JOB ITEM – Continue the passage on humanitarian aid in Syria after the fall of the regime, starting right after its last sentence.

[EXERCISE PASSAGE]

However, this opening has been accompanied by new administrative and logistical constraints. As the legal framework is not yet well defined, the potential implementation of new programmes remains compromised for the time being. According to Thomas Janny, the authorities are still hesitant about the relationship they wish to maintain with international NGOs (INGOs) and the freedom they will be granted. In addition, the security situation remains unstable: bombardments persist in certain regions of the north-east, and further atrocities cannot be ruled out. The humanitarian situation has continued to deteriorate,’ notes Charlotte Baudoin, ’Israeli air strikes have intensified, while ongoing hostilities in the north and south, as well as recent instability and the deteriorating situation in coastal areas, have worsened humanitarian conditions and increased protection concerns.

Another major challenge is the gradual return of refugees, estimated at 125,000 since the fall of the regime. According to the United Nations, nearly 6.5 million people have fled Syria since the start of the civil war, with a further 8 million internally displaced. These returns raise questions about access to basic services for people who return to their villages in ruins after years of exile, and about the capacity of NGOs to respond to new needs. In a context where funding is uncertain and infrastructures are still fragile, humanitarian organisations must find sustainable solutions to support this transition.

The humanitarian sector absolutely must succeed in this first phase of emergency response, to enable Syria to move on to the next stage, that of reconstruction’, explains Olivier Routeau.

Photo of PUI during a visit to Syria in January 2025

International support and financial uncertainties: a delicate balance

The role of the international community is now crucial to Syria’s recovery. Since the fall of the regime, several governments and multilateral organisations have announced plans to support reconstruction, emphasising the need for inclusive development and political stabilisation. The European Union, for example, has reaffirmed its commitment to a peaceful and sustainable transition, while institutions such as the World Bank are beginning to consider recovery projects.

[/EXERCISE PASSAGE]
[PROVIDED DATA]

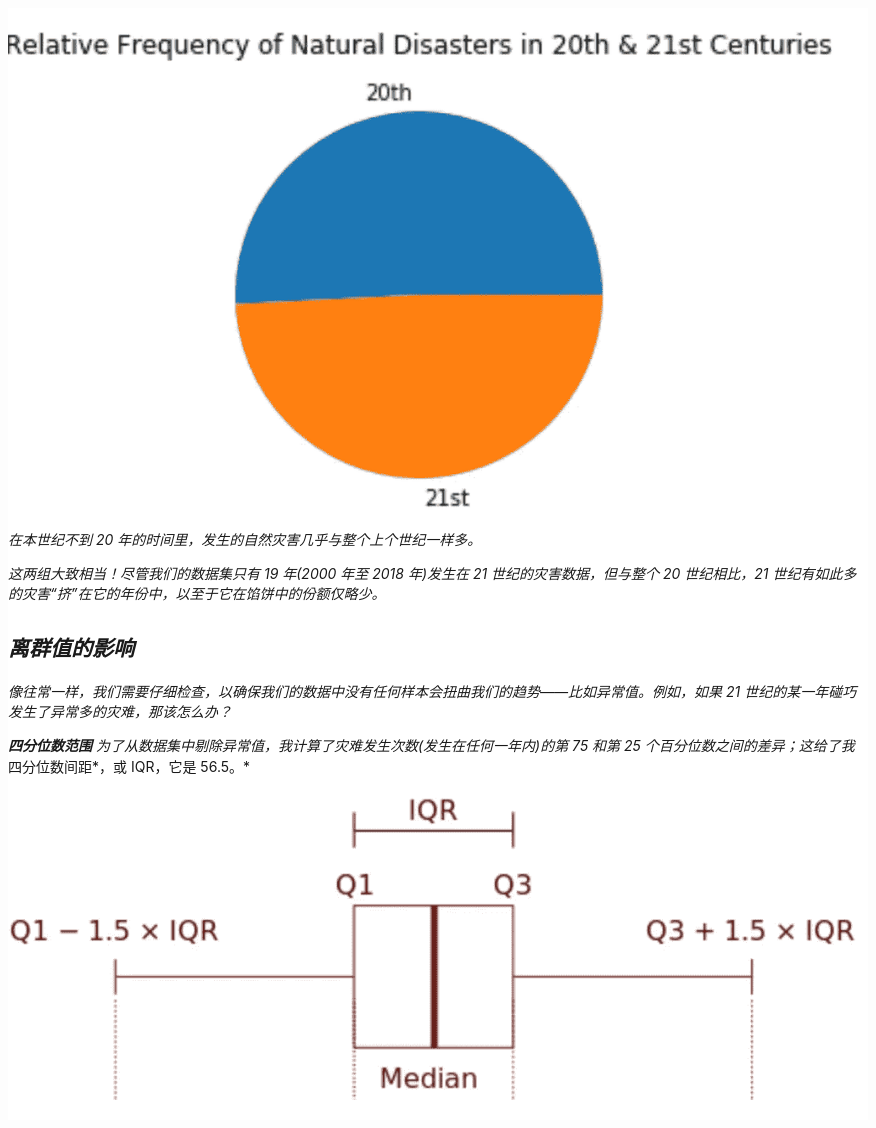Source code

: *![](img/091d40f69918513bf76f96dd955cddee.png)*

*在本世纪不到 20 年的时间里，发生的自然灾害几乎与整个上个世纪一样多。*

*这两组大致相当！尽管我们的数据集只有 19 年(2000 年至 2018 年)发生在 21 世纪的灾害数据，但与整个 20 世纪相比，21 世纪有如此多的灾害“挤”在它的年份中，以至于它在馅饼中的份额仅略少。*

## ***离群值的影响***

*像往常一样，我们需要仔细检查，以确保我们的数据中没有任何样本会扭曲我们的趋势——比如异常值。例如，如果 21 世纪的某一年碰巧发生了异常多的灾难，那该怎么办？*

***四分位数范围**
为了从数据集中剔除异常值，我计算了灾难发生次数(发生在任何一年内)的第 75 和第 25 个百分位数之间的差异；这给了我*四分位数间距*，或 IQR，它是 56.5。*

*![](img/edd073cc903fe956d8c076146da8ffb7.png)*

[/PROVIDED DATA]

REPLY TO THE TASK –
This international support is essential to rehabilitate destroyed infrastructure, support basic services and encourage the return of displaced persons and refugees. Olivier Routeau stresses that without a strong commitment from international donors, local capacities will remain too limited to meet the immense humanitarian and reconstruction needs. This support should enable us to move away from an emergency approach and lay the foundations for more sustainable aid.

However, this dynamic has been disrupted by a reorganisation of humanitarian funding. The sudden freezing of American funds, which via the USAID agency amounted to a total annual budget of 42.8 billion dollars (42% of global humanitarian aid), has created major uncertainty for NGOs on the ground. American aid to Syria represented around a quarter of donations to the humanitarian response plan in 2024, i.e. 377.7 million dollars [3]. The suspension of funding has forced many organisations to drastically reduce their operations or even withdraw from certain areas.

Faced with these restrictions, humanitarian actors are having to reassess their funding strategies, and are looking to diversify their sources. However, this decision by the new Trump administration is part of a more general trend of reduced funding for international aid. Cuts in the Official Development Assistance (ODA) budgets of several European countries, including France, are giving rise to great concern and imposing a very short-term approach.

In this uncertain context, coordination between humanitarian and development aid is essential. We must avoid a humanitarian vacuum that would leave millions of Syrians without support at a critical time’, insists Olivier Routeau. Finally, the lifting of the remaining sanctions appears to be a necessary condition to facilitate economic recovery and enable humanitarian actors to work more effectively on the ground.

An unpredictable future, an essential commitment

As Syria enters a new phase in its history, the humanitarian challenges are immense. While the fall of the regime has opened up certain prospects, it has also left a devastated country, where humanitarian emergencies go hand in hand with the need for reconstruction.

International support will be crucial if another disaster is to be avoided. But with funding falling and instability on the ground, NGOs are struggling to adapt. The lifting of the remaining sanctions, better humanitarian coordination and appropriate funding will be essential to support Syria in the long term, if it is to stabilise and not fall back into conflict.

 

[1] Syrian Arab Republic Humanitarian Response Plan 2024 | Financial Tracking Service

[2] United Nations (UN). (2025). Humanitarian Response Priorities: January – March 2025 – Syrian Arab Republic. Office for the Coordination of Humanitarian Affairs (OCHA).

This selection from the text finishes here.